Stored records
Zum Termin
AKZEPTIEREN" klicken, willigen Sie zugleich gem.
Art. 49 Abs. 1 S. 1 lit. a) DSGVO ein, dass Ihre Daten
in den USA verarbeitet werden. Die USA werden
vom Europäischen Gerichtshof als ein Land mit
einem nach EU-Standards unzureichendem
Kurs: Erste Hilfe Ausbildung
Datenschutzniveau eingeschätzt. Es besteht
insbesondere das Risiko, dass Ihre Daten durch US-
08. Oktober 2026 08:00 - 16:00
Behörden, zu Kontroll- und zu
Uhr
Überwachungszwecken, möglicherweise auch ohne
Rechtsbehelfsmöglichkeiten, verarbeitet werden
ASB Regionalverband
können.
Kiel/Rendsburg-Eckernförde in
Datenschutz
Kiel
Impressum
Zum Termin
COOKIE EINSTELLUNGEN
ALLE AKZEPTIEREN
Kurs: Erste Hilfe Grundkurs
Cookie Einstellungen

Work request -
What must be transcribed is the run of lines from the one containing "Behörden, zu Kontroll- und zu" to the last line of the data above, inclusive, and only that.

Task output -
Behörden, zu Kontroll- und zu
Uhr
Überwachungszwecken, möglicherweise auch ohne
Rechtsbehelfsmöglichkeiten, verarbeitet werden
ASB Regionalverband
können.
Kiel/Rendsburg-Eckernförde in
Datenschutz
Kiel
Impressum
Zum Termin
COOKIE EINSTELLUNGEN
ALLE AKZEPTIEREN
Kurs: Erste Hilfe Grundkurs
Cookie Einstellungen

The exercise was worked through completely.